Problem running UPC code over a network : connecion refused

246 Views Asked by At

when I run a UPC code over a network of 2 nodes, with -v option enabled to give me detailed information of execution, I notice that the master node (glitch.rutgers.edu) tries to connect to itself as opposed to connect to it's neighbouring nodes.

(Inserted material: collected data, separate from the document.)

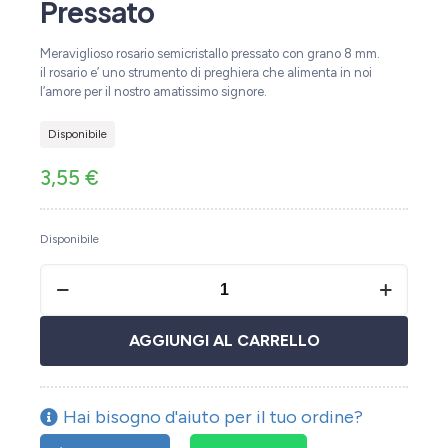
Pressato
Meraviglioso rosario semicristallo pressato con grano 8 mm.
il rosario e’ uno strumento di preghiera che alimenta in noi
l’amore per il nostro amatissimo signore.
Disponibile
3,55
€
Disponibile
AGGIUNGI AL CARRELLO
Hai bisogno d'aiuto per il tuo ordine?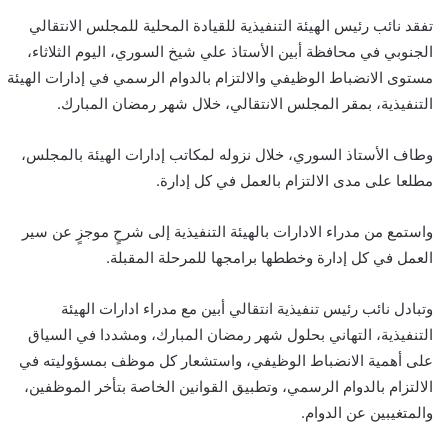
تفقد نائب رئيس الهيئة التنفيذية للقيادة المحلية للمجلس الانتقالي
الجنوبي في محافظة أبين الأستاذ علي شيخ السوري، اليوم الثلاثاء،
مستوى الانضباط الوظيفي والالتزام بالدوام الرسمي في إدارات الهيئة
التنفيذية، بمقر المجلس الانتقالي، خلال شهر رمضان المبارك.
وطاف الأستاذ السوري، خلال نزوله لمكاتب إدارات الهيئة بالمجلس،
مطلعا على مدى الالتزام بالعمل في كل إدارة.
واستمع من مدراء الادارات بالهيئة التنفيذية إلى شرحٍ موجزٍ عن سير
العمل في كل إدارة وخططها برامجها للمرحلة المقبلة.
وتبادل نائب رئيس تنفيذية انتقالي أبين مع مدراء ادارات الهيئة
التنفيذية، التهاني بحلول شهر رمضان المبارك، ومشددا في السياق
على أهمية الانضباط الوظيفي، واستشعار كل موظف بمسؤوليته في
الالتزام بالدوام الرسمي، وتطبيق القوانين الخاصة بتأخر الموظفين،
والمتغيبين عن الدوام.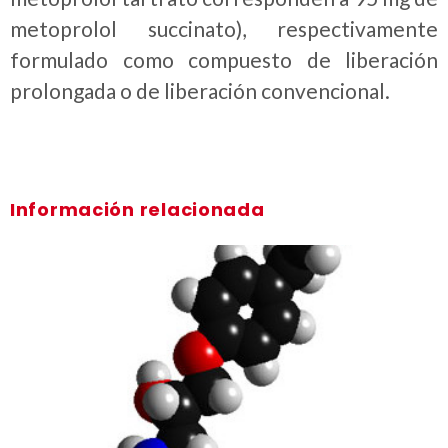
metoprolol succinato), respectivamente
formulado como compuesto de liberación
prolongada o de liberación convencional.
Información relacionada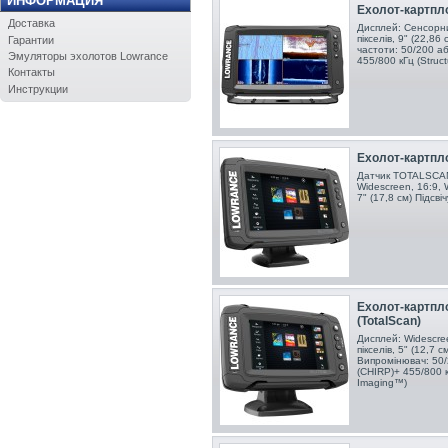
ИНФОРМАЦИЯ
Ехолот-картплот
Доставка
Дисплей: Сенсорни
пікселів, 9" (22,86
Гарантии
частоти: 50/200 аб
Эмуляторы эхолотов Lowrance
455/800 кГц (Stru
Контакты
Инструкции
Ехолот-картплот
Датчик TOTALSCAN
Widescreen, 16:9, 
7" (17,8 см) Підсві
Ехолот-картплот
(TotalScan)
Дисплей: Widescre
пікселів, 5" (12,7 
Випромінювач: 50/
(CHIRP)+ 455/800 
Imaging™)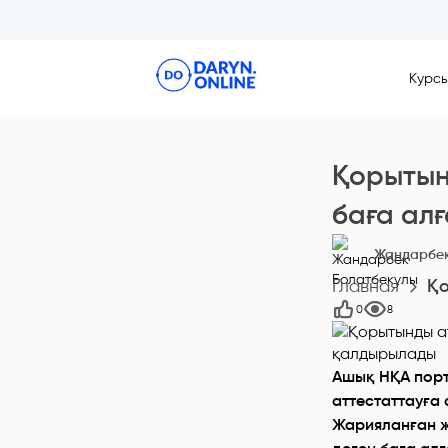
Курс
Қорытын
баға ал
Жандарбек
Главная
Қо
0
8
Ашық НҚА порт
аттестаттауға
Жарияланған жо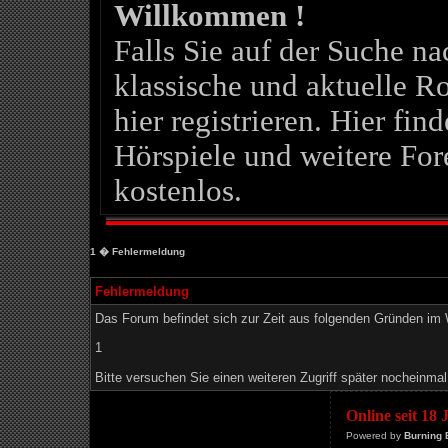
Willkommen !
Falls Sie auf der Suche 
klassische und aktuelle Ro
hier registrieren. Hier fin
Hörspiele und weitere For
kostenlos.
1
� Fehlermeldung
Fehlermeldung
Das Forum befindet sich zur Zeit aus folgenden Gründen i
1
Bitte versuchen Sie einen weiteren Zugriff später nocheinmal
Online seit 18
Powered by
Burning 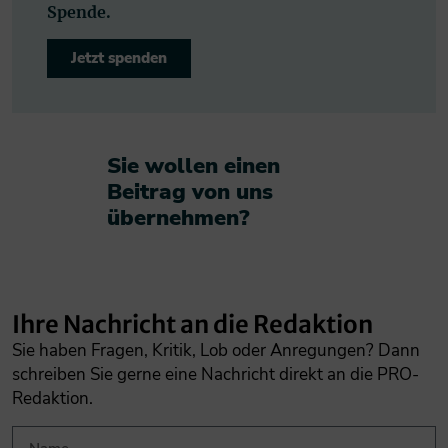
Spende.
Jetzt spenden
Sie wollen einen
Beitrag von uns
übernehmen?​
Ihre Nachricht an die Redaktion
Sie haben Fragen, Kritik, Lob oder Anregungen? Dann
schreiben Sie gerne eine Nachricht direkt an die PRO-
Redaktion.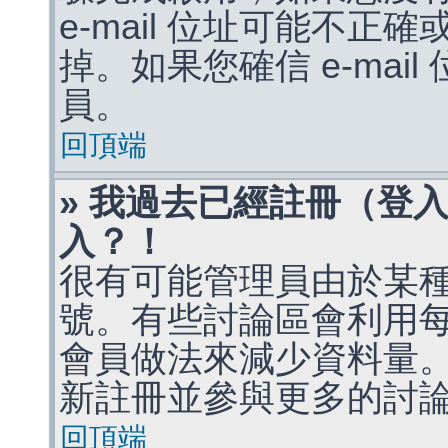
e-mail 位址可能不
掉。如果您確信 e-mai
員。
回頂端
» 我過去已經註冊（登
入？！
很有可能管理員由於某
號。有些討論區會利用
會員做法來減少資料量
新註冊並參與更多的討
回頂端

/usr/bin/rsh glitch.rutgers.edu -l sharatds -n '/usr/bin/env'
'GASNET_MAX_SEGSIZE='74344KB'' 'GASNET_VERBOSEENV='1'' '/cac/u01/sharatds/UPC_Tests/./upcMatrxMultplction_mpi' glitch.rutgers.edu 41449 \-p4amslave \-p4yourname glitch.rutgers.edu \-p4rmrank 1
    glitch.rutgers.edu: Connection refused
    p0_5078:  p4_error: Child process exited while making connection to remote process on glitch.rutgers.edu: 0
    p0_5078: (45.046875) net_send: could not write to fd=4, errno = 32
    gasnetrun: unlinking gasnetrun_mpi-temp-4813/rsh gasnetrun_mpi-temp-4813/ssh gasnetrun_mpi-temp-4813/mpirun-rsh gasnetrun_mpi-temp-4813/mpirun-tmp

Why is this happening ? Any changes to the configuration should set this right ?

Thanks for your help

1

There are 1 best solutions below

0
On BEST ANSWER

this error is likely from rsh...you can confirm this by trying to run an rsh command from the master node back to itself like "rsh glitch pwd" (my guess is this will prompt you for a password).